As at end-June, housing and bridging loans as well as loans to the building and construction sector made up nearly half - a high of 47 per cent - of the more than $200 billion loan portfolio of commercial banks here, according to preliminary figures obtained from the Monetary Authority of Singapore (MAS).

This has been a steady increase from the 33 per cent from about a decade ago (end-1996) around the height of the last property boom, and the 42.5 per cent at the start of the current property boom at the end of 2002.

In absolute terms, the housing and bridging loans were worth some $64 billion as at end-June, compared to about $63 billion six months ago.

Loans to the building and construction sector stood at about $30 billion as at end-June, an increase of 21 per cent from a year ago, said MAS.

Not surprisingly, the run-up in property prices has led to an increase in housing and bridging loans (the consumer loans), but this rise has slowed dramatically from the early years of the current boom.

Right after the current property boom started, housing and bridging loans surged 17 per cent between end-2002 and end-2003 to reach $52.2 billion. Since then, the increase has slowed to about 2 per cent for the first six months of the year and from end-2005 to the end of last year, the value of housing and bridging loans increased by only 2.2 per cent.

━━━━━━

• [SET OF TASKS]
**a.** Reproduce the Singapore bank property-lending passage verbatim, from "As at end-June, housing" to "ago, said MAS.".
**b.** Extend the article on Singapore bank loans for housing and construction, starting right after its final sentence.

━━━━━━

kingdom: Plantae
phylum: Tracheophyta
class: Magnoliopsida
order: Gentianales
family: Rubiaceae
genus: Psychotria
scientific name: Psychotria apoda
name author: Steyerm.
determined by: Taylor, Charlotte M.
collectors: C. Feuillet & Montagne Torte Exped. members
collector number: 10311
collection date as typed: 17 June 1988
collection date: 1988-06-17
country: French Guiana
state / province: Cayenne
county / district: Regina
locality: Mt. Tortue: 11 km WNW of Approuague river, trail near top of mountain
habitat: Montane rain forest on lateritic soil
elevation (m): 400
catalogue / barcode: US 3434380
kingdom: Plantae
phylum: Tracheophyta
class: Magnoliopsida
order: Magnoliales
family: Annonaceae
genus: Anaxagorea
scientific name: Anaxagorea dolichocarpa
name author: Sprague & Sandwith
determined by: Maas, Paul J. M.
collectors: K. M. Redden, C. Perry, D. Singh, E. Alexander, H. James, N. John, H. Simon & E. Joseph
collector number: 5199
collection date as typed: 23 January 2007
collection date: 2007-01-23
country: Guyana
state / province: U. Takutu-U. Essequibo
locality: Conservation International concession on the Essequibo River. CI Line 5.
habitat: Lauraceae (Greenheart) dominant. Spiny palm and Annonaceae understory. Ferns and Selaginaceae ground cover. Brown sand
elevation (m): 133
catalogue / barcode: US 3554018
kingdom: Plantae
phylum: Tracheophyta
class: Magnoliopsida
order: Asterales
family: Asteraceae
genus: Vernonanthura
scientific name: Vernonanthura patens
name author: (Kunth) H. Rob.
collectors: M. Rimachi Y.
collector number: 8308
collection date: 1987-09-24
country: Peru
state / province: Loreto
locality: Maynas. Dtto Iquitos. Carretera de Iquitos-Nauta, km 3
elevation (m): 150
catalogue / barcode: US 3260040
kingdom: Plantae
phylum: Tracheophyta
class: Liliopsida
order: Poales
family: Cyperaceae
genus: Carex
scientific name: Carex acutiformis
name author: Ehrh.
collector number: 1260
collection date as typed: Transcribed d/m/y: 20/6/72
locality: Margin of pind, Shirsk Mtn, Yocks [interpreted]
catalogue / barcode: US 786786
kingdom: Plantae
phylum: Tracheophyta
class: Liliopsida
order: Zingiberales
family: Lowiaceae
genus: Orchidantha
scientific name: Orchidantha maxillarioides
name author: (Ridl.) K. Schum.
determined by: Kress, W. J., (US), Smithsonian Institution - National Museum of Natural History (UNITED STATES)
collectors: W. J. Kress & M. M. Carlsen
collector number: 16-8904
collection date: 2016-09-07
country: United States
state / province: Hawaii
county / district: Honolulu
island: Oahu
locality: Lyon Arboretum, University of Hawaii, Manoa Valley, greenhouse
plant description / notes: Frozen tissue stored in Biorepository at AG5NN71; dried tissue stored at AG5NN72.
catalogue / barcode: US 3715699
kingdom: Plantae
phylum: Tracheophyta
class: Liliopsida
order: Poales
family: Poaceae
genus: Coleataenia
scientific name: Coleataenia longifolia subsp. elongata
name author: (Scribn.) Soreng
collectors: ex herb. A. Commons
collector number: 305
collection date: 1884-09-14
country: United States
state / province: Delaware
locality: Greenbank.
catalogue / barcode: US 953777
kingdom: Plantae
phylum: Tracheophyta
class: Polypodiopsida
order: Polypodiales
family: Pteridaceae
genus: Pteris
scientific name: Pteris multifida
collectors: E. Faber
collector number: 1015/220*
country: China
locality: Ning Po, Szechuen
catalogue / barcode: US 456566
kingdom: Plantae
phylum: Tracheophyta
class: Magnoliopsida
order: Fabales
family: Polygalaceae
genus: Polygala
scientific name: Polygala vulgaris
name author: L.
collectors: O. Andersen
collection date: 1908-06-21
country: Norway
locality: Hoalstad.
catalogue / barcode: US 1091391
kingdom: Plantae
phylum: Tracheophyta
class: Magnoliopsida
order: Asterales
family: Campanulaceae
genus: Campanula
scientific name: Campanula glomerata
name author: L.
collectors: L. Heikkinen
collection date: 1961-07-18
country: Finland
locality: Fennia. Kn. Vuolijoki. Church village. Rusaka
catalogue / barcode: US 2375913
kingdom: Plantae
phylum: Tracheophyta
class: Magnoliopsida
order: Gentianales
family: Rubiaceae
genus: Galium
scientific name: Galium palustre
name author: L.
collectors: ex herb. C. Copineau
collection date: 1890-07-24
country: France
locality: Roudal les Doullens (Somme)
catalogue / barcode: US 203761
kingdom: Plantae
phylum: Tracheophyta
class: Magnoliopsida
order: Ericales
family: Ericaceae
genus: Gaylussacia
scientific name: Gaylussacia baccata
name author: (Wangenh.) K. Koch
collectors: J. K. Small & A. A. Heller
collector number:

━━━━━━

• [RESULTS FOR THE EXERCISE]
**a.**
As at end-June, housing and bridging loans as well as loans to the building and construction sector made up nearly half - a high of 47 per cent - of the more than $200 billion loan portfolio of commercial banks here, according to preliminary figures obtained from the Monetary Authority of Singapore (MAS).

This has been a steady increase from the 33 per cent from about a decade ago (end-1996) around the height of the last property boom, and the 42.5 per cent at the start of the current property boom at the end of 2002.

In absolute terms, the housing and bridging loans were worth some $64 billion as at end-June, compared to about $63 billion six months ago.

Loans to the building and construction sector stood at about $30 billion as at end-June, an increase of 21 per cent from a year ago, said MAS.

**b.**
Housing and bridging loans’ share of the total loans of commercial banks - while still the biggest - has also declined over the last couple of years. Their share of total loans, after building up over the years to a peak of 33.8 per cent at end-2005 has dipped over the last one-and-a-half years to about 32 per cent as at end-June this year.

What is perhaps more significant for the financial sector is that the loans to the building and construction sectors including loans made to developers have been expanding much faster over the past few years and have been taking up a bigger share of total loans extended by banks.

Loans to developers have an added element of risk because of the deferred payment scheme which allows home buyers to pay only a fraction of the property’s price upfront.

Loans to the building and construction industry, after contracting between 2004 to end-2005 as the construction industry went through the doldrums, surged 14.4 per cent to $26.3 billion as at end-2006. The further growth to $30 billion as at end-June this year represents a growth of 21 per cent from end-June 2006.

‘As MAS has previously said, the use of the deferred payment scheme by property developers introduces additional risks to the developers, and to the banks which finance these developers, because property purchasers under this scheme are not subject to credit checks by developers.

‘This is unlike property purchasers who apply for housing loans and are subject to credit assessment by banks. MAS expects banks to exercise prudence in their financing to the property developers and be fully cognizant of the additional risks from the use of deferred payment schemes,’ a spokesperson from MAS told BT.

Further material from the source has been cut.